Out-of-control wealth is always fascinating to watch on the big screen. In the past month, we’ve seen Kardashian-style spending Singapore style in the movie Crazy Rich Asians, and a little girl in diamond earrings who wants “money as big as this room” in Generation Wealth, the sobering documentary by Lauren Greenfield that’s showing in select cities. But if purposeful wealth is more your style, this kind of excess might make you wonder if having money is a shameful secret.
“Actually, we should be saying #Time’sUp for money silence,” says Kathleen Burns Kingsbury, a wealth psychology expert and founder of KBK Wealth Connection, who advises individuals and wealth managers about the emotional side of managing money. Breaking Money Silence is the title of her recent book, and she defines the term as “that uncomfortable feeling that leads us to think we’re supposed to be quiet about our money.”
Part of the silence, she says, comes from stereotypes that are damaging at either end of the economic spectrum. “It’s the view that if you’re poor you’re lazy, if you’re wealthy you’re an entitled brat,” says Kingsbury. “The less we talk about wealth the more it becomes a black-and-white assumption.”
So her mission is to show people —women and men, though she sees some special anxieties about managing money on the part of women—how important a healthy view of money is to their relationships and life choices, not to mention their portfolio management.
A good way to start breaking your own money silence, she says, is to ask yourself two questions: What’s the scariest thing about having money? And what’s the most wonderful thing about having money?
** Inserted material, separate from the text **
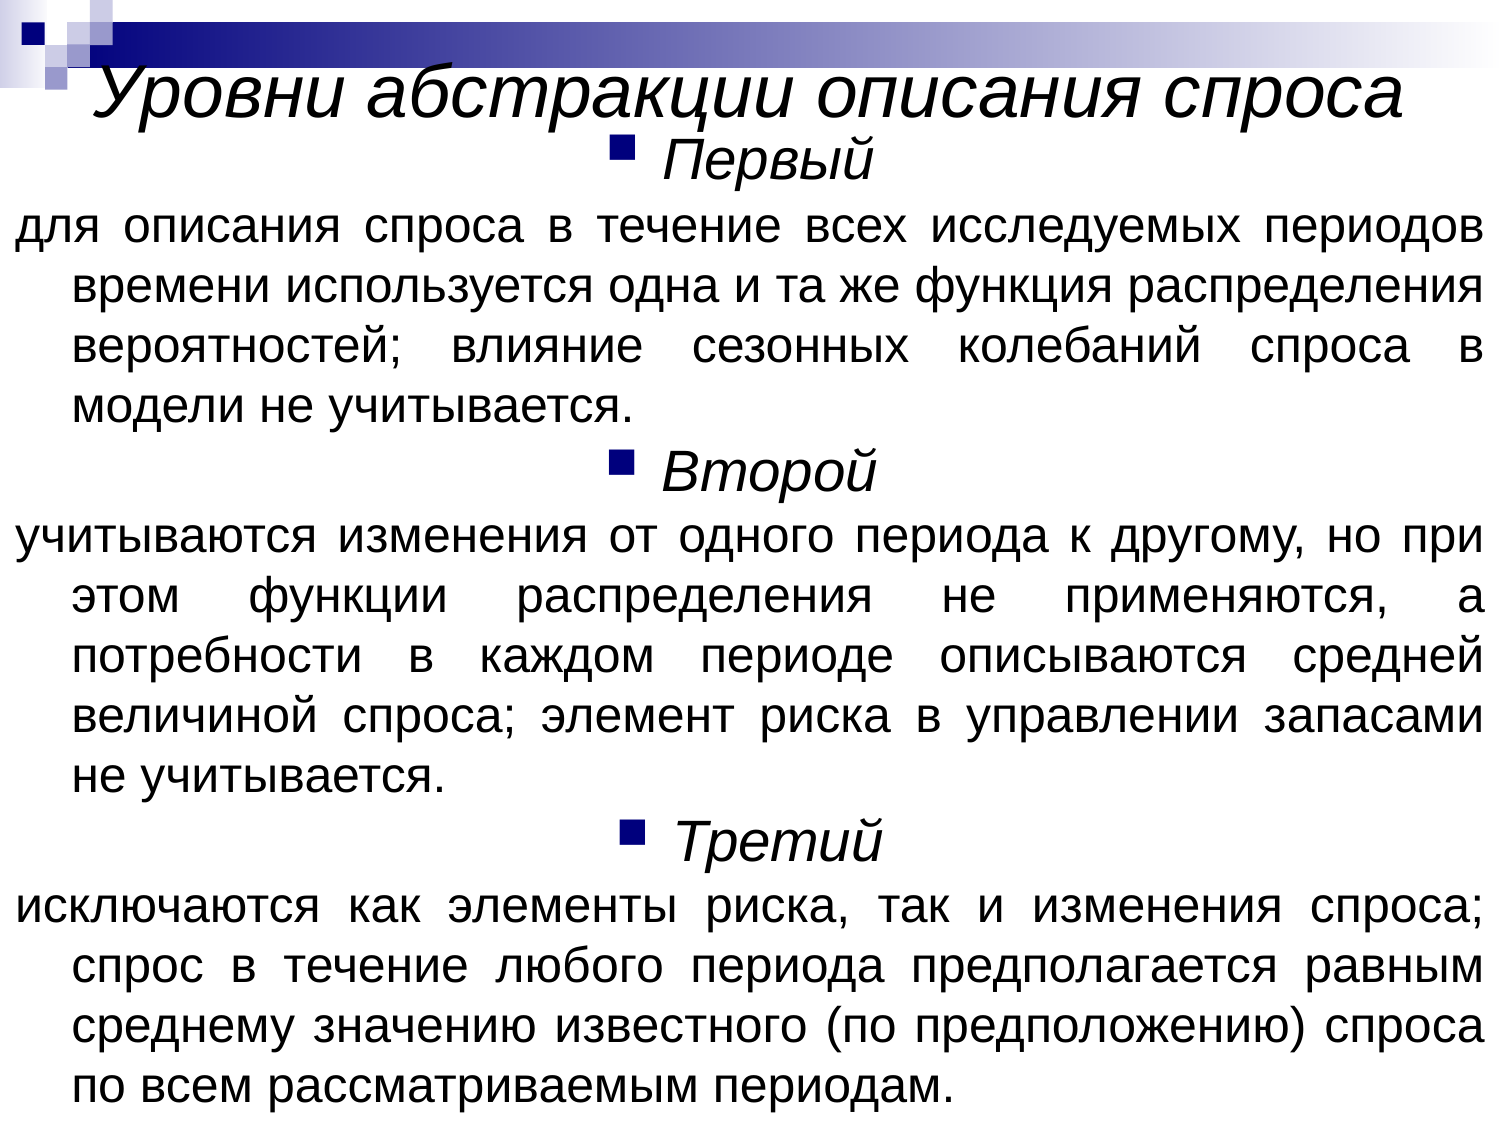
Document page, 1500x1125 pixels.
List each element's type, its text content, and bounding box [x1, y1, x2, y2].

title Уровни абстракции описания спроса [0, 0, 1500, 105]
list Первый для описания спроса в течение всех исследуемых периодов времени используется одна и та же функция распределения вероятностей; влияние сезонных колебаний спроса в модели не учитывается. Второй учитываются изменения от одного периода к другому, но при этом функции распределения не применяются, а потребности в каждом периоде описываются средней величиной спроса; элемент риска в управлении запасами не учитывается. Третий исключаются как элементы риска, так и изменения спроса; спрос в течение любого периода предполагается равным среднему значению известного (по предположению) спроса по всем рассматриваемым периодам. [0, 105, 1500, 1090]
“Women will often say money means freedom, independence, security for their family and the next generation, and the ability to give back and make a difference,” she says. “But I’ve also heard women say that wealth is a burden, something that makes them feel isolated.” Kingsbury once worked with a woman whose inherited wealth—and love of going out west for ski weekends—stopped her from taking a job she really wanted in the nonprofit sector because she thought she wouldn’t fit in with people living on nonprofit salaries. And she worked with a young man who coped with his wealth, inherited from a rock-star father, by hanging out with friends who were only too happy to blow away the royalty checks on drugs and partying. “Eventually he saw that he was using the money to imitate his father’s abusiveness,” says Kingsbury.
Most of the population might think those are enviable problems but, as Kingsbury sees it, when you distance yourself from the realities and responsibilities of wealth, you’re leaving yourself—and your children—unnecessarily vulnerable to the “brat” stereotype. Better to talk with an advisor about the wonderful and scary aspects of having money, and confront the worries.
“I don’t tell people to stop worrying because that doesn’t honor their concerns,” says Kingsbury. Instead, she suggests a mindful method for worrying about money, whether your concern is that wealth sets you apart or that a bad investment decision might make it all disappear. “I say set aside a certain amount of time each day to worry about your money,” she says. “It could be a minute or an hour; the idea is that you honor your fear but also contain it. Then you start thinking about what’s at the bottom of the worry.” Maybe you need a philanthropic plan, or more financial education, or maybe someone told you that women aren’t good at managing money.
At the same time, here’s something worth worrying about: How do you bring up your children to be realistic and responsible with wealth? Definitely not by keeping quiet about it, says Kingsbury, who offers these three tips for raising money-savvy children:
Talk to them about money early and often.
Some parents want to protect their kids from bias against wealth. But think of these conversations as approaching healthy money management in a way that’s similar to telling them about good nutrition. You don’t tell your five-year-old he’s going to inherit millions someday, but you talk about what you’re doing with your money throughout their lives.
Take advantage of teachable moments.
If you see a movie with a money message, talk to your teenager about the message and how realistic it is, and how you might invest money in the greater good instead of buying a gilded palace.
Give them small amounts of money to experiment with.
Once they reach their teens, give them, say, $1,000 to invest, or $2,000 to give to a cause they support. The kids should do the research so that they’ll learn such skills as reading financial statements and researching a charity’s impact. The investment might not pay off in the way they hope, they might even lose it all, but that’s okay because they’re getting practice at managing their own money.
“If they learn financial awareness, they’re less likely to blow their money on drugs or marry a gold-digger,” says Kingsbury. “Of course, life happens. But you’re not just setting them loose with their wealth.”